La Ballade de Narayama
Narayama Bushikô
de Shohei Imamura
Sélection officielle
Cannes Classics






Sur les hauteurs de Shinshu

Une présentation de Toei (Japon). Scan 4K, restauration image ARRISCAN et son Golden Eye en 2K à partir du négatif 35mm original, d’un contretype et de bandes vidéo.

Les nouvelles de Shichirô Fukkazawa avaient déjà été portées à l’écran en 1958 par Keisuke Kinoshita, mais c’est la version de Shohei Imamura que l’histoire du cinéma a davantage retenue. Le récit est basé sur une prétendue coutume japonaise selon laquelle les habitants arrivant à l’âge de soixante-dix ans devaient volontairement partir mourir au sommet de « la montagne des chênes », assistés par leur fils aîné.

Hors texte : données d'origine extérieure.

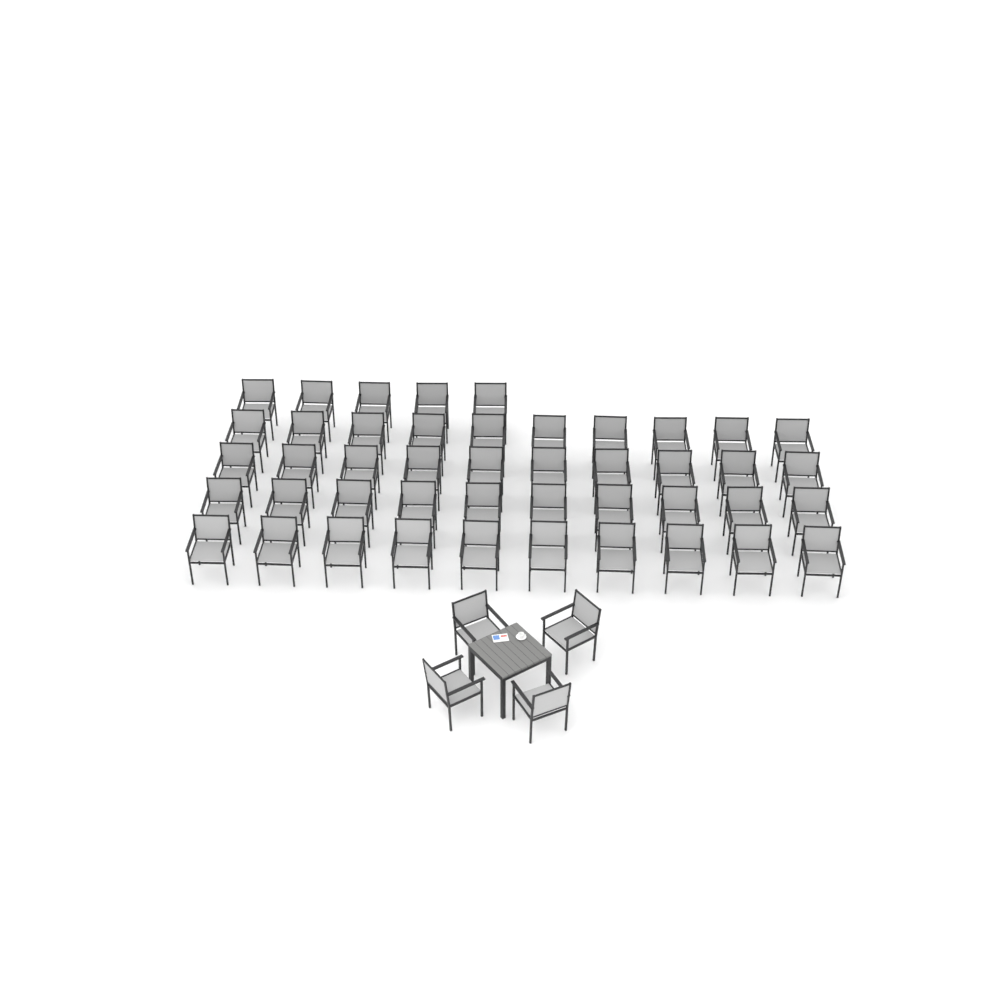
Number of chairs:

Ori-Yan est l’autoritaire matriarche d’une famille dans un village pauvre et isolé du Japon de 1860. Sentant son heure venir, et ne voulant pas être une charge pour les siens, elle prépare son départ pour le lieu où se rassemblent les âmes des morts. Elle souhaite à cet effet trouver une épouse pour son Tatsuhei, son aîné, un veuf qui élève trois enfants, et régler d’autres problèmes de famille et de voisinage, qui portent notamment sur le pillage de réserves alimentaires par une belle-famille indélicate. Les deux premiers tiers du film se déroulent dans le village et Imamura se veut ici le peintre féroce de la société traditionnelle japonaise : il n’est en effet question que de sacrifice, rancœurs et représailles envers ceux qui s’écartent des règles de la communauté. Les rapports conjugaux et parentaux sont montrés avec acuité mais sécheresse, le réalisateur usant d’échappées oniriques pour casser le ton naturaliste : des ralentis discrets mais récurrents donnent un caractère décalé à la narration.

Comme à son habitude, Imamura sonde l’espèce humaine sans chercher à édulcorer, traquant les instincts dans leurs aspects les plus ordinaires, animaliers, triviaux ou inavouables : le besoin de nourriture, la copulation, mais aussi l’infanticide, le parricide et autres crimes font l’objets de plans brefs, et l’auteur se permet d’incruster des images de reptiles qui mangent des grenouilles, ou de mantes religieuses leurs mâles. Comme si un regard d’entomologiste était élargi à l’ensemble du microcosme rural observé. Il faut aussi souligner le travail remarquable de trois directeurs de la photo dont Shigeru Komatusubara, qui restera fidèle au cinéaste avec L’Anguille, Kanzo sensei et De l’eau tiède sous un pont rouge. Ses compositions picturales contribuent à magnifier la montagne de Narayama, sur laquelle Tatsuhei, portant sa mère sur le dos, la conduira sur la voie de l’ultime délivrance. Cette dernière partie du film est la seule où une émotion commence à surgir. La sérénité mystique qui imprègne l’écran n’empêche pas le cinéaste d’offrir des images semblant sortir d’un film d’horreur : le lieu de repos et de recueillement est aussi celui où des vautours s’attaquent aux cadavres en décomposition de vieillards en paix avec eux-mêmes… Palme d’or au Festival de Cannes en 1983, La Ballade de Narayama devait consacrer un auteur important du cinéma japonais, et élargir son audience.

Gérard Crespo



 

 


1983 - 2h13 - Japon - Scénario : Shohei IMAMURA, d'après les nouvelles "Tohoku no Zummutachi" et "Étude à propos des chansons de Naryama" de Shichirô Fukazawa - Interprétation : Ken OGATA, Sumiko SAKAMOTO, Aki TAKEJO, Tonpei HIDARI.